Reproduce the lines from the one containing "Centraal-Azië Kaart" through the one containing "SK8911110000001376238003", inclusive, leaving out the pictures.
++++ RECORDED INFORMATION ++++
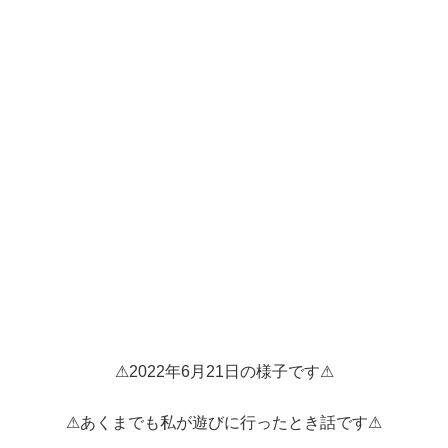
⚠2022年6月21日の様子です⚠
⚠あくまでも私が遊びに行ったとき話です⚠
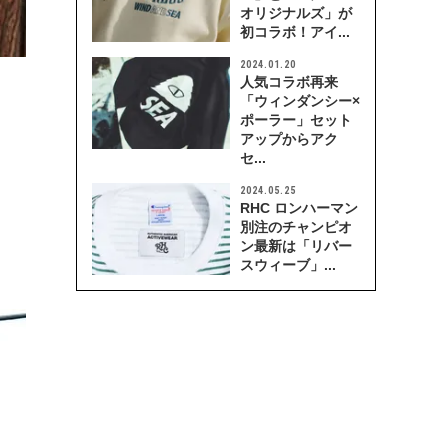
オリジナルズ」が
初コラボ！アイ...
2024.01.20
人気コラボ再来
「ウィンダンシー×
ポーラー」セット
アップからアク
セ...
2024.05.25
RHC ロンハーマン
別注のチャンピオ
ン最新は「リバー
スウィーブ」...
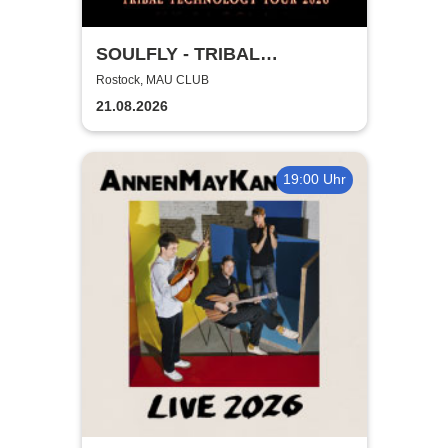
SOULFLY - TRIBAL
TECHNOLOGY TOUR 2026
Rostock, MAU CLUB
21.08.2026
19:00 Uhr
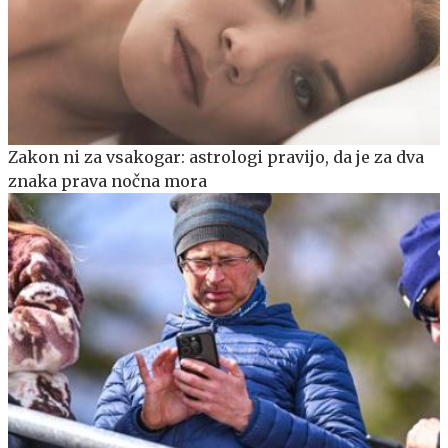
Zakon ni za vsakogar: astrologi pravijo, da je za dva
znaka prava nočna mora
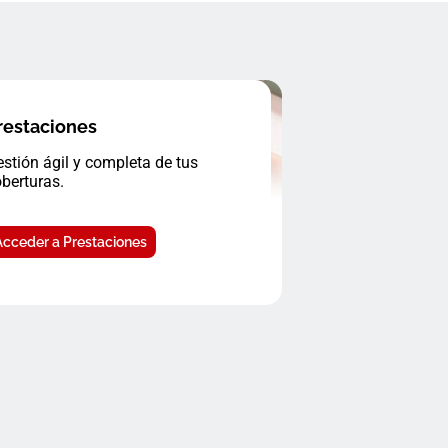
restaciones
stión ágil y completa de tus
berturas.
Acceder a Prestaciones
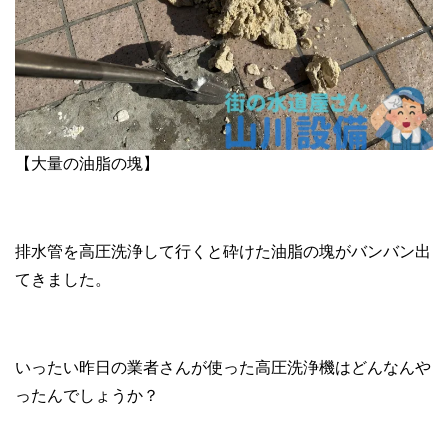
【大量の油脂の塊】
排水管を高圧洗浄して行くと砕けた油脂の塊がバンバン出
てきました。
いったい昨日の業者さんが使った高圧洗浄機はどんなんや
ったんでしょうか？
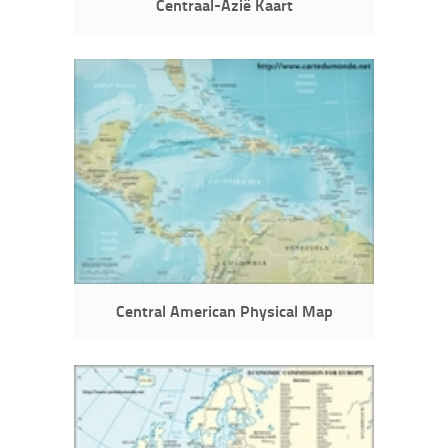
Centraal-Azië Kaart
Central American Physical Map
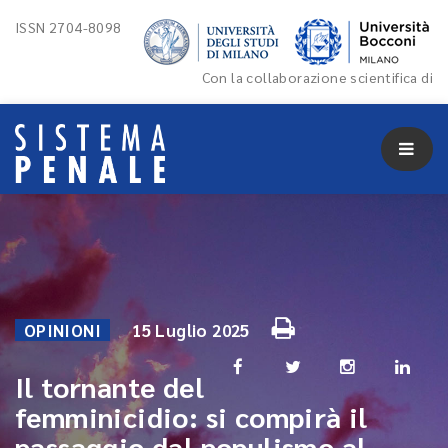
ISSN 2704-8098
Con la collaborazione scientifica di
OPINIONI
15 Luglio 2025
Il tornante del
femminicidio: si compirà il
passaggio dal populismo al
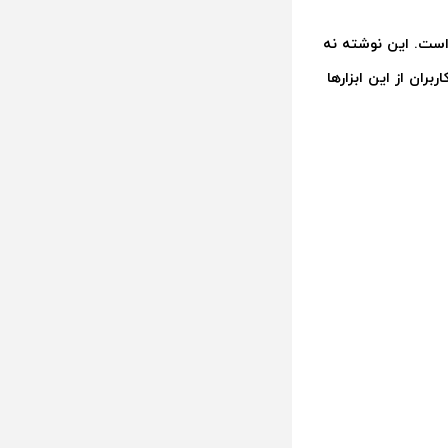
 است. این نوشته نه
ران از این ابزارها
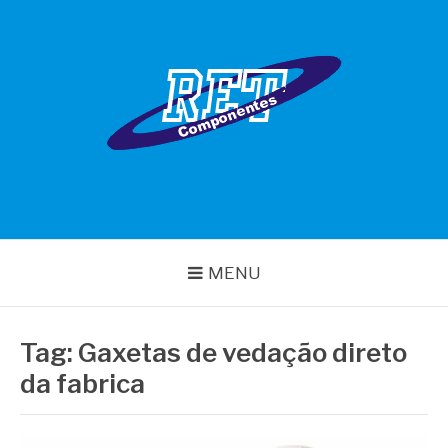
Pular
para
o
conteúdo
RET COMPONENTES
MENU
Tag:
Gaxetas de vedação direto
da fabrica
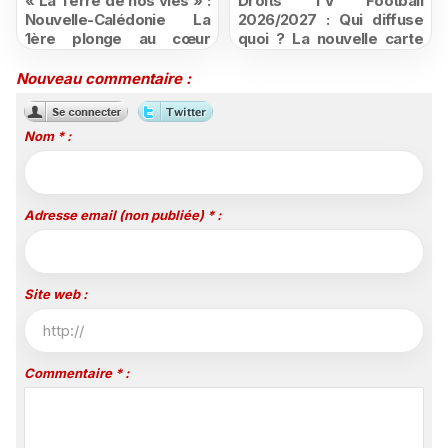
« La Terre de nos vies » :
Droits TV Football
Nouvelle-Calédonie La
2026/2027 : Qui diffuse
1ère plonge au cœur
quoi ? La nouvelle carte
d'une ruralité en pleine
du football à la télévision
mutation
Nouveau commentaire :
Nom * :
Adresse email (non publiée) * :
Site web :
Commentaire * :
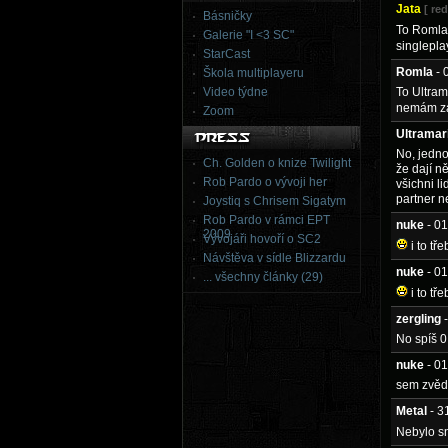
Jata
[ re
Básničky
To Romla:
Galerie "I <3 SC"
singlepl
StarCast
Romla
- 
Škola multiplayeru
Video týdne
To Ultram
nemám zá
Zoom
Ultramar
No, jedno
Ch. Golden o knize Twilight
že dají ně
Rob Pardo o vývoji her
všichni li
partner n
Joystiq s Chrisem Sigatym
Rob Pardo v rámci EPT
nuke
- 0
2009
Vývojáři hovoří o SC2
i to tř
Návštěva v sídle Blizzardu
nuke
- 0
... všechny články (29)
i to tř
zergling
No spíš 
nuke
- 0
sem zvěda
Metal
- 3
Nebylo sn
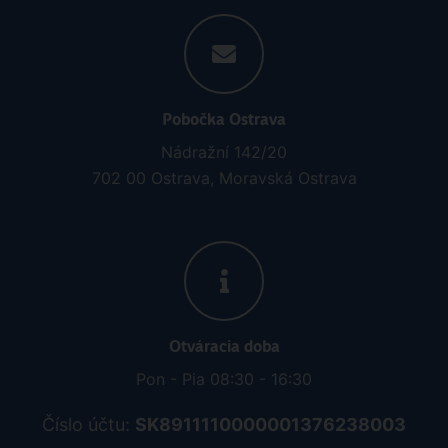
Pobočka Ostrava
Nádražní 142/20
702 00 Ostrava, Moravská Ostrava
Otváracia doba
Pon - Pia 08:30 - 16:30
Číslo účtu:
SK8911110000001376238003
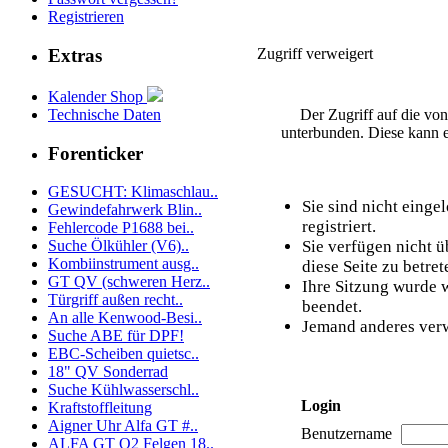
Registrieren
Zugriff verweigert
Extras
Kalender Shop
Technische Daten
Der Zugriff auf die vo
unterbunden. Diese kann e
Forenticker
GESUCHT: Klimaschlau..
Sie sind nicht einge
Gewindefahrwerk Blin..
registriert.
Fehlercode P1688 bei..
Sie verfügen nicht 
Suche Ölkühler (V6)..
Kombiinstrument ausg..
diese Seite zu betret
GT QV (schweren Herz..
Ihre Sitzung wurde w
Türgriff außen recht..
beendet.
An alle Kenwood-Besi..
Jemand anderes verw
Suche ABE für DPF!
EBC-Scheiben quietsc..
18" QV Sonderrad
Suche Kühlwasserschl..
Login
Kraftstoffleitung
Aigner Uhr Alfa GT #..
Benutzername
ALFA GT Q2 Felgen 18..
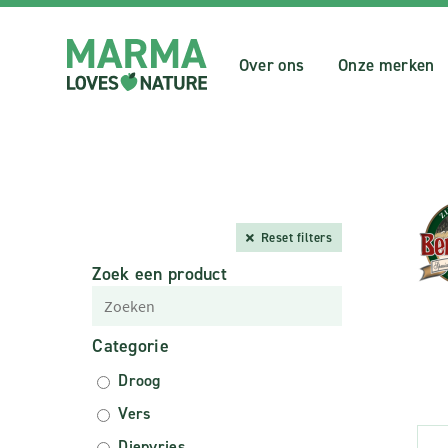
Over ons
Onze merken
Reset filters
Zoek een product
Categorie
Droog
Vers
Diepvries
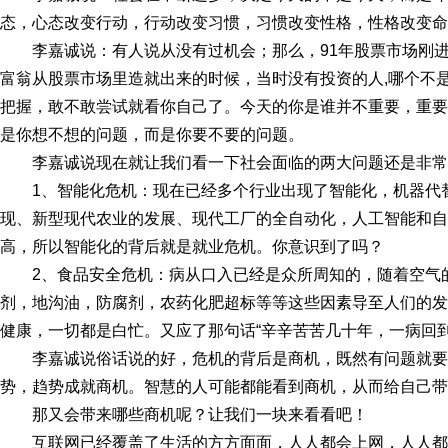
态，心态改变行动，行动改变习惯，习惯改变性格，性格改变命
李嘉诚说：有人说从没有过机会；那么，91年股票市场刚
富翁从股票市场里造就出来的时候，当时没有投资的人,哪个不
把握，敢不敢尝试就看你自己了。今天的你是谁并不重要，重要
是你想不想的问题，而是你要不要的问题。
李嘉诚说现在就让我们看一下社会面临的两大问题还是非常
1、智能化危机：现在已经多个行业出现了智能化，机器代
现、新型现代农业的发展、现代工厂的全自动化，人工智能和自
高，所以智能化的背后就是就业危机。你意识到了吗？
2、食品安全危机：病从口入已经是众所周知的，随着空气
剂，地沟油，防腐剂，农药化肥超标等等这些因素导至人们的发
健康，一切都是白忙。又应了那句话“辛辛苦苦几十年，一病回到
李嘉诚说俗话说的好，危机的背后是商机，既然有问题就
势，趋势成就商机。智慧的人可能都能看到商机，从而给自己带
那又会带来哪些商机呢？让我们一块来看看吧！
互联网已经覆盖了生活的方方面面，人人都会上网，人人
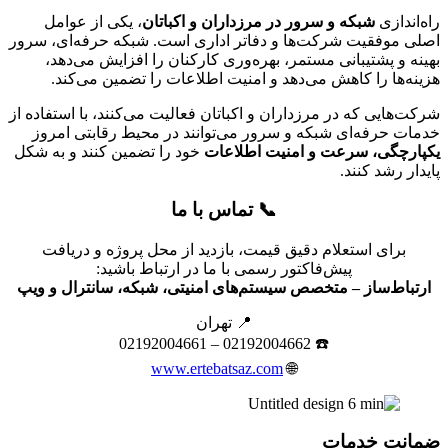
اندازی
شبکه و سرور در مرزداران و اکباتان
، یکی از عوامل
 موفقیت شرکت‌ها و دفاتر اداری است. شبکه حرفه‌ای، سرور
ه و پشتیبانی مستمر، بهره‌وری کارکنان را افزایش می‌دهد،
ه‌ها را کاهش می‌دهد و امنیت اطلاعات را تضمین می‌کند.
‌هایی که در مرزداران و اکباتان فعالیت می‌کنند، با استفاده از
ت حرفه‌ای شبکه و سرور می‌توانند در محیط رقابتی امروز
رچگی، سرعت و امنیت اطلاعات
خود را تضمین کنند و به شکل
ار رشد کنند.
📞 تماس با ما
برای استعلام دقیق قیمت، بازدید از محل پروژه و دریافت
پیش‌فاکتور رسمی با ما در ارتباط باشید:
باط‌ساز – متخصص سیستم‌های امنیتی، شبکه، سانترال و ویپ
📍 تهران
☎️ 02192004662 – 02192004661
www.ertebatsaz.com
🌐
نت خدمات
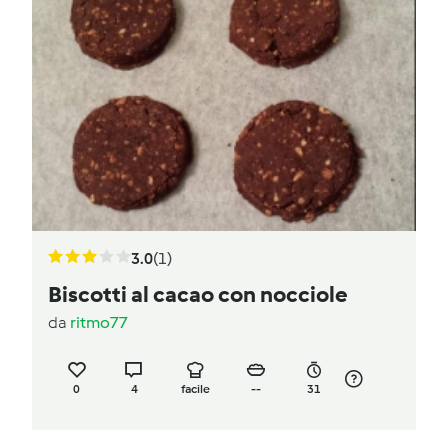
3.0
(1)
Biscotti al cacao con nocciole
da
ritmo77
0
4
facile
--
31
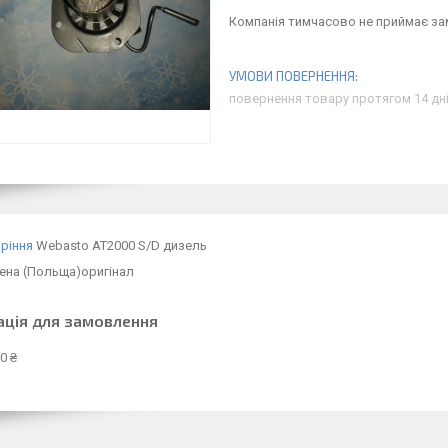
Компанія тимчасово не приймає з
повернення товару протягом 14 дн
ріння
Webasto AT2000 S/D дизель
ена (Польща)оригінал
ація для замовлення
0 ₴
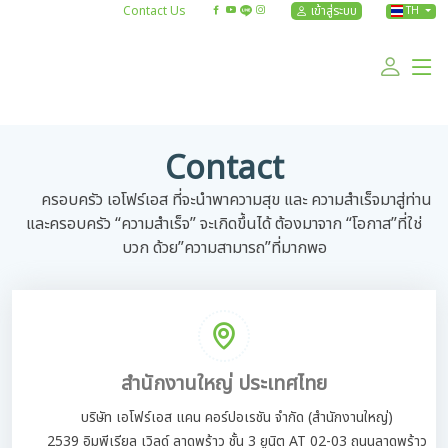
Contact Us
เข้าสู่ระบบ
TH
Contact
ครอบครัว เอโฟร์เอส ที่จะนำพาความสุข และ ความสำเร็จมาสู่ท่าน
และครอบครัว “ความสำเร็จ” จะเกิดขึ้นได้ ต้องมาจาก “โอกาส”ที่ใช่
บวก ด้วย”ความสามารถ”ที่มากพอ
สำนักงานใหญ่ ประเทศไทย
บริษัท เอโฟร์เอส แคน คอร์ปอเรชัน จำกัด (สำนักงานใหญ่)
2539 อิมพีเรียล เวิลด์ ลาดพร้าว ชั้น 3 ยูนิต AT 02-03 ถนนลาดพร้าว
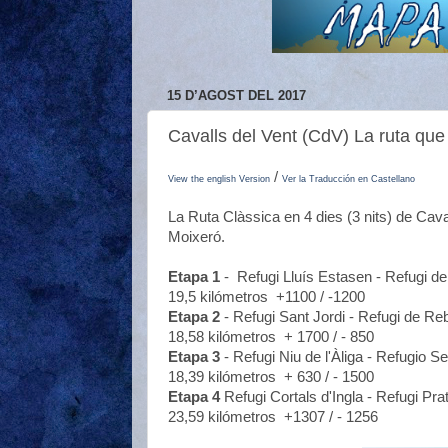
15 D’AGOST DEL 2017
Cavalls del Vent (CdV) La ruta que 
/
View the english Version
Ver la Traducción en Castellano
La Ruta Clàssica en 4 dies (3 nits) de Cava
Moixeró.
Etapa 1
- Refugi Lluís Estasen - Refugi de
19,5 kilómetros +1100 / -1200
Etapa 2
- Refugi Sant Jordi - Refugi de Reb
18,58 kilómetros + 1700 / - 850
Etapa 3
- Refugi Niu de l'Àliga - Refugio S
18,39 kilómetros + 630 / - 1500
Etapa 4
Refugi Cortals d'Ingla - Refugi Pra
23,59 kilómetros +1307 / - 1256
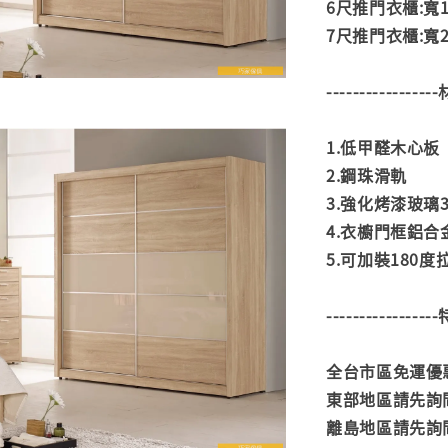
6尺推門衣櫃:寬18
7尺推門衣櫃:寬211
---------------
1.低甲醛木心板
2.鋼珠滑軌
3.強化烤漆玻璃
4.衣櫥門框鋁合
5.可加裝180
---------------
全台市區免運優惠
東部地區請先詢
離島地區請先詢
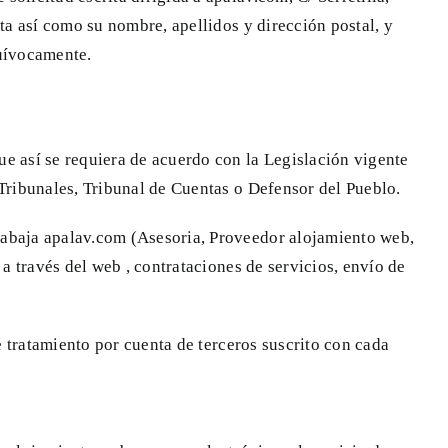
ta así como su nombre, apellidos y dirección postal, y
quívocamente.
e así se requiera de acuerdo con la Legislación vigente
 Tribunales, Tribunal de Cuentas o Defensor del Pueblo.
rabaja apalav.com (Asesoria, Proveedor alojamiento web,
a través del web , contrataciones de servicios, envío de
e tratamiento por cuenta de terceros suscrito con cada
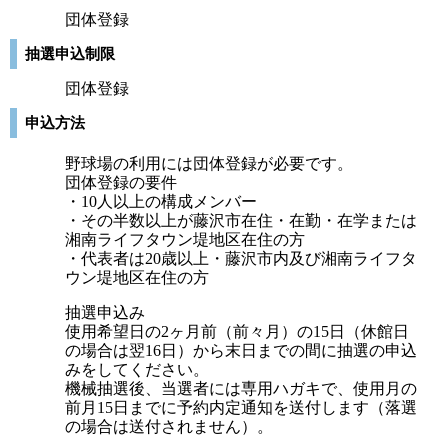
団体登録
抽選申込制限
団体登録
申込方法
野球場の利用には団体登録が必要です。
団体登録の要件
・10人以上の構成メンバー
・その半数以上が藤沢市在住・在勤・在学または
湘南ライフタウン堤地区在住の方
・代表者は20歳以上・藤沢市内及び湘南ライフタ
ウン堤地区在住の方
抽選申込み
使用希望日の2ヶ月前（前々月）の15日（休館日
の場合は翌16日）から末日までの間に抽選の申込
みをしてください。
機械抽選後、当選者には専用ハガキで、使用月の
前月15日までに予約内定通知を送付します（落選
の場合は送付されません）。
++++
◆ COMPLETED TASK
Centraal-Azië Kaart
Central American Physical Map
ISSN 2704-8098
Con la collaborazione scientifica di
OPINIONI
15 Luglio 2025
Il tornante del
femminicidio: si compirà il
passaggio dal populismo al
 است. این نوشته نه
ران از این ابزارها
Pular
para
o
conteúdo
RET COMPONENTES
MENU
Tag:
Gaxetas de vedação direto
da fabrica
« La Terre de nos vies » :
Droits TV Football
Nouvelle-Calédonie La
2026/2027 : Qui diffuse
1ère plonge au cœur
quoi ? La nouvelle carte
d'une ruralité en pleine
du football à la télévision
mutation
Nouveau commentaire :
Nom * :
Adresse email (non publiée) * :
Site web :
Commentaire * :
Jata
[ re
Básničky
To Romla:
Galerie "I <3 SC"
singlepl
StarCast
Romla
- 
Škola multiplayeru
Video týdne
To Ultram
nemám zá
Zoom
Ultramar
No, jedno
Ch. Golden o knize Twilight
že dají ně
Rob Pardo o vývoji her
všichni li
partner n
Joystiq s Chrisem Sigatym
Rob Pardo v rámci EPT
nuke
- 0
2009
Vývojáři hovoří o SC2
i to tř
Návštěva v sídle Blizzardu
nuke
- 0
... všechny články (29)
i to tř
zergling
No spíš 
nuke
- 0
sem zvěda
Metal
- 3
Nebylo sn
Pobočka Ostrava
Nádražní 142/20
702 00 Ostrava, Moravská Ostrava
Otváracia doba
Pon - Pia 08:30 - 16:30
Číslo účtu:
SK8911110000001376238003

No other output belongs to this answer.